- _Stored items_:
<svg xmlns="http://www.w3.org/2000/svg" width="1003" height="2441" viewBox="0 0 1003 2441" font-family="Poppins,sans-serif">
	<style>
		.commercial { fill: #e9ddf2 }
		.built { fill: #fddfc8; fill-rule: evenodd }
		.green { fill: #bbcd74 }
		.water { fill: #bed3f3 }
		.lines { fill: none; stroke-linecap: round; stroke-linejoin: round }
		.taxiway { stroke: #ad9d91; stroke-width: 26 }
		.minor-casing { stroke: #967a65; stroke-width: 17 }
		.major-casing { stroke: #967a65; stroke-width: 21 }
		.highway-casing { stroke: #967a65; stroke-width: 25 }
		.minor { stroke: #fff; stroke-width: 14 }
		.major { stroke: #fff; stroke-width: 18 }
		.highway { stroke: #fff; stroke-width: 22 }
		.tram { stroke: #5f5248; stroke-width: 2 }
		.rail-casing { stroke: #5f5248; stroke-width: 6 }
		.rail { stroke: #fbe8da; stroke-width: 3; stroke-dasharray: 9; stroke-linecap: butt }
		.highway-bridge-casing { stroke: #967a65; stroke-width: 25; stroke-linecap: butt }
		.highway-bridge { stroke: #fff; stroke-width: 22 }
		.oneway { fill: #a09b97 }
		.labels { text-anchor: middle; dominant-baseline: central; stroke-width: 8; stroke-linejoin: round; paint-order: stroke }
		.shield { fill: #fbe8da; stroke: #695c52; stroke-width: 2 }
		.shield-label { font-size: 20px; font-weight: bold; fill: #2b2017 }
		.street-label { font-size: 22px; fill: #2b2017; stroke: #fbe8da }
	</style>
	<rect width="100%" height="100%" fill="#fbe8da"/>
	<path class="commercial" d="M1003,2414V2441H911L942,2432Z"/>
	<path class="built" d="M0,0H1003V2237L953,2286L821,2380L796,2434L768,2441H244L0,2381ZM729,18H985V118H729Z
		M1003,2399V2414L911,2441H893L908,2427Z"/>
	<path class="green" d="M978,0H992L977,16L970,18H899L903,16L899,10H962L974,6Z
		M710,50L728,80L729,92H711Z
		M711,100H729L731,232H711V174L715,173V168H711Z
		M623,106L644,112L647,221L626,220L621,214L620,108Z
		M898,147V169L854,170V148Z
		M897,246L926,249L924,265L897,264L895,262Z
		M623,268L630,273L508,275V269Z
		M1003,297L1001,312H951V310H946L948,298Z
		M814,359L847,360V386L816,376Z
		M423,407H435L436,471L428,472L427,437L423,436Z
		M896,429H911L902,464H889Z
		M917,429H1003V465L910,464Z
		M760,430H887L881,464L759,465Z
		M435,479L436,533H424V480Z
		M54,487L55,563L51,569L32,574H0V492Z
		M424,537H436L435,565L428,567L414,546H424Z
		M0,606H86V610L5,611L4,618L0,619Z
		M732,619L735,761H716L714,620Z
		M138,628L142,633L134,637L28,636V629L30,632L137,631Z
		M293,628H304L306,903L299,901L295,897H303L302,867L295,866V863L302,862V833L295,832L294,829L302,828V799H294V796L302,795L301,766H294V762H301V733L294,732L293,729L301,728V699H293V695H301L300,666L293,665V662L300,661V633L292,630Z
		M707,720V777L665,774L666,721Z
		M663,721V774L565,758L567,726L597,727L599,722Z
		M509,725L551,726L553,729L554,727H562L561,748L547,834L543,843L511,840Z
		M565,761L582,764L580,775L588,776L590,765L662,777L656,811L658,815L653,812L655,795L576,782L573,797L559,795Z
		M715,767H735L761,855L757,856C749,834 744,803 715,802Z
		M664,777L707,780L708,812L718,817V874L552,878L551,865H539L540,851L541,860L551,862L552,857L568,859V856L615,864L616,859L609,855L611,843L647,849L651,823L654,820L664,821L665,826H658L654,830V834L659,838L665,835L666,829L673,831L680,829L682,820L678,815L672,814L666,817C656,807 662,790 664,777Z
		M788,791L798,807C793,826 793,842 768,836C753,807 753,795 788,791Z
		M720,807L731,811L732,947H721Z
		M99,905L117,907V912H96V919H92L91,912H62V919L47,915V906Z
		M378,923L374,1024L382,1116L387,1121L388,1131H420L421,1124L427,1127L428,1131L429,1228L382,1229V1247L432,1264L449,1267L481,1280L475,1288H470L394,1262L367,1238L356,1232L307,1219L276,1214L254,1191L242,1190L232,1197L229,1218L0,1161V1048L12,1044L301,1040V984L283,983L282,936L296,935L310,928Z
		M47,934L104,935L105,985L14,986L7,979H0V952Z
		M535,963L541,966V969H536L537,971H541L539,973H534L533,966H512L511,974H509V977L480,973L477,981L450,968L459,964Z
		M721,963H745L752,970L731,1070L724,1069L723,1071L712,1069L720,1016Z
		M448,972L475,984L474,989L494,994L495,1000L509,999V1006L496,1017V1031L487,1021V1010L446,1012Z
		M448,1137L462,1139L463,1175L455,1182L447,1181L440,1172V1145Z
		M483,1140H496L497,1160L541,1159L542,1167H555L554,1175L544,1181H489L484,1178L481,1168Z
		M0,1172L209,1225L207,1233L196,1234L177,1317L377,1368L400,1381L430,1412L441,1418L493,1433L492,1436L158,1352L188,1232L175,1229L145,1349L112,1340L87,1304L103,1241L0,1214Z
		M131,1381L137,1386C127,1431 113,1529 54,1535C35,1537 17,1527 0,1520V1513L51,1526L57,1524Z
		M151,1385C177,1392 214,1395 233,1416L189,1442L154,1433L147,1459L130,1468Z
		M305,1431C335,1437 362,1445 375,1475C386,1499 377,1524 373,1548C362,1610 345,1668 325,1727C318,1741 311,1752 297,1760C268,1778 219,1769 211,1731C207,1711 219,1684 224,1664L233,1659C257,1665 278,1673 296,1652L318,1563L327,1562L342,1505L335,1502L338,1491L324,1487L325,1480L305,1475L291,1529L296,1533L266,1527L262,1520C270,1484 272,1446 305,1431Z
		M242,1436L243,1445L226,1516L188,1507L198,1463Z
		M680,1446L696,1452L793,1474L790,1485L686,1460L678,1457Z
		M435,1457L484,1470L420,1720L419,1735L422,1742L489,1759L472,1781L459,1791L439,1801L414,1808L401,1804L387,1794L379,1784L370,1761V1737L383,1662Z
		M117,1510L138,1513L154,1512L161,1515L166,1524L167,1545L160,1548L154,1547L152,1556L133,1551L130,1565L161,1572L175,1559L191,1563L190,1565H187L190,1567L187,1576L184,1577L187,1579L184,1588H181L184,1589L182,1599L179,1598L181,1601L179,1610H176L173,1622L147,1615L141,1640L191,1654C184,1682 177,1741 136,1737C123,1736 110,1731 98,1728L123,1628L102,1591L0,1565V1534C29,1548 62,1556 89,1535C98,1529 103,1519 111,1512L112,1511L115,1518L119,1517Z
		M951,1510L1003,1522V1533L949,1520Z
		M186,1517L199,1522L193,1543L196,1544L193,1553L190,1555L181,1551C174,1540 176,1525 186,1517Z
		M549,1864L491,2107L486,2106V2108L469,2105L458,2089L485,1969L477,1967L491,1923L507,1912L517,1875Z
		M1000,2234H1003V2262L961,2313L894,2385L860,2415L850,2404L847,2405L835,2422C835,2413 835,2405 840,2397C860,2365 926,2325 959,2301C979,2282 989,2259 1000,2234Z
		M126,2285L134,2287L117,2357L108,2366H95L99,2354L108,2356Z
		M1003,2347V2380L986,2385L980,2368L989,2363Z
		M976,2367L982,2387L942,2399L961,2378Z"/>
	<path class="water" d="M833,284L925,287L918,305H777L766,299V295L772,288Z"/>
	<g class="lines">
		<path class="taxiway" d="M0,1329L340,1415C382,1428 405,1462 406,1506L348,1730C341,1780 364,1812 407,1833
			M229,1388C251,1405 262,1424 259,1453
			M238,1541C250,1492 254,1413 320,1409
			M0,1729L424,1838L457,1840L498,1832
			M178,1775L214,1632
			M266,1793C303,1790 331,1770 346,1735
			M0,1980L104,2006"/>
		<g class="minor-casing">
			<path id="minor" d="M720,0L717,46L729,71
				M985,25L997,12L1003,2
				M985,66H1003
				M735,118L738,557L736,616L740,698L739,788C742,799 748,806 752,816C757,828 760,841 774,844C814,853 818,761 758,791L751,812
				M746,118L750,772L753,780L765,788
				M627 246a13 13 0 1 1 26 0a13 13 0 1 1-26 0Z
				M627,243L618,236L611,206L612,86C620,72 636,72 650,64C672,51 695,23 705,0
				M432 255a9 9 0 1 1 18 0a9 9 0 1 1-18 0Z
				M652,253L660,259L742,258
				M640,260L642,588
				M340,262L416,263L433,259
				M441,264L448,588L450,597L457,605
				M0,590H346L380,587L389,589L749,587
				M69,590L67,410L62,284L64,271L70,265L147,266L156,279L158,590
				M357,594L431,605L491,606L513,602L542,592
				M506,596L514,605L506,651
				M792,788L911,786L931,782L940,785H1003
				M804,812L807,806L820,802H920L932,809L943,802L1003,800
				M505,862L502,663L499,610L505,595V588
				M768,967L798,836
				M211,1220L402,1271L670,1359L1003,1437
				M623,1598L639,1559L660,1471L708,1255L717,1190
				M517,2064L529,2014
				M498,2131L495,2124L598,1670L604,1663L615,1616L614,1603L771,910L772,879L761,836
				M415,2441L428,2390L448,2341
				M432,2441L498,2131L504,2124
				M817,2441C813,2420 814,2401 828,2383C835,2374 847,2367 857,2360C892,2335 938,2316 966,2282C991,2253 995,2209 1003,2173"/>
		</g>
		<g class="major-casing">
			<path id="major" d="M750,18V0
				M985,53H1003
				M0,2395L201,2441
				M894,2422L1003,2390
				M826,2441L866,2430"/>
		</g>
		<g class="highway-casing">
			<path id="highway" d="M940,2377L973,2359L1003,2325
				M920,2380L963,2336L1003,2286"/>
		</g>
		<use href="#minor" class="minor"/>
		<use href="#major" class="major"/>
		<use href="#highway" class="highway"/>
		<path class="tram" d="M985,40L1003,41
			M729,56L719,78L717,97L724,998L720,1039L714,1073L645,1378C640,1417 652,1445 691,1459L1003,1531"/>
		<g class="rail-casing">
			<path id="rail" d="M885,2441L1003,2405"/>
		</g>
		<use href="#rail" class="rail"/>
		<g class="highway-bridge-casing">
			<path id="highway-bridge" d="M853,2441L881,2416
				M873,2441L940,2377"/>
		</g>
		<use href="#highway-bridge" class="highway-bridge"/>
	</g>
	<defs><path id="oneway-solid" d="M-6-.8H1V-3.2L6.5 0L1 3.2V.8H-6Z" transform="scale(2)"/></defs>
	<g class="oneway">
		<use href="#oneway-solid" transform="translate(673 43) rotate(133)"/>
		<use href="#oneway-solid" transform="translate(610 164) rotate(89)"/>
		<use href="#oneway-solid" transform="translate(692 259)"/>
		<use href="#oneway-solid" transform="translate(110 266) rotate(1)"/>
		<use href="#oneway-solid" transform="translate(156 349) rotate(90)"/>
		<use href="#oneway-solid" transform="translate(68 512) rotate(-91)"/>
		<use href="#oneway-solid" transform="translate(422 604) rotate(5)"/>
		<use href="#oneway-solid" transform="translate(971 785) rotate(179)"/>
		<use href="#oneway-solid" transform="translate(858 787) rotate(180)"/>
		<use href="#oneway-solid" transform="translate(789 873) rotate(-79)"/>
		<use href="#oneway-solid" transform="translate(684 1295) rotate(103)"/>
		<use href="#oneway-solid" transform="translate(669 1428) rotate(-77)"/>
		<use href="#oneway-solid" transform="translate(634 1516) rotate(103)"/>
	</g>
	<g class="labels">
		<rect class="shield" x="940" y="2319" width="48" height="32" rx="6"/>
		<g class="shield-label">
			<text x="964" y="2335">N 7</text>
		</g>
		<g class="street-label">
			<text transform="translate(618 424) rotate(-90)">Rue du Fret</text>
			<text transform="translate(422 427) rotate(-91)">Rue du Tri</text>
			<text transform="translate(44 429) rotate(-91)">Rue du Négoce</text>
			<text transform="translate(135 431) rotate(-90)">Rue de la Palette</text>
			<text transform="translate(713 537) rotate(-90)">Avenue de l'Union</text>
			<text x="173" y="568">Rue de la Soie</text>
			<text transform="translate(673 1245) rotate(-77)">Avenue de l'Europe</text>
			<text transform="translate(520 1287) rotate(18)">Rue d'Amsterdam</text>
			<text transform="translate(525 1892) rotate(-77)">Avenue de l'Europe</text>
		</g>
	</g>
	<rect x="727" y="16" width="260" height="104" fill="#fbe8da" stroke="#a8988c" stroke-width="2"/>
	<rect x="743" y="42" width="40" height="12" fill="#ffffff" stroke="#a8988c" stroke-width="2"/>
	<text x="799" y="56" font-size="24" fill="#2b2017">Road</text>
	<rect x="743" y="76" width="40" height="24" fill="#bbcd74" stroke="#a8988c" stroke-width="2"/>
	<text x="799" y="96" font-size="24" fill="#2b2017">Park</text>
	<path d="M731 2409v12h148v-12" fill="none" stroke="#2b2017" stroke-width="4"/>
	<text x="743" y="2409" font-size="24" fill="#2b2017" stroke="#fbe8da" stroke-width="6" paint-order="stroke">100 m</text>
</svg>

- _What to work on_: If a line contains the word "lines", count it; give the total for the entries above and nothing else.

- _Answer to the problem_: 2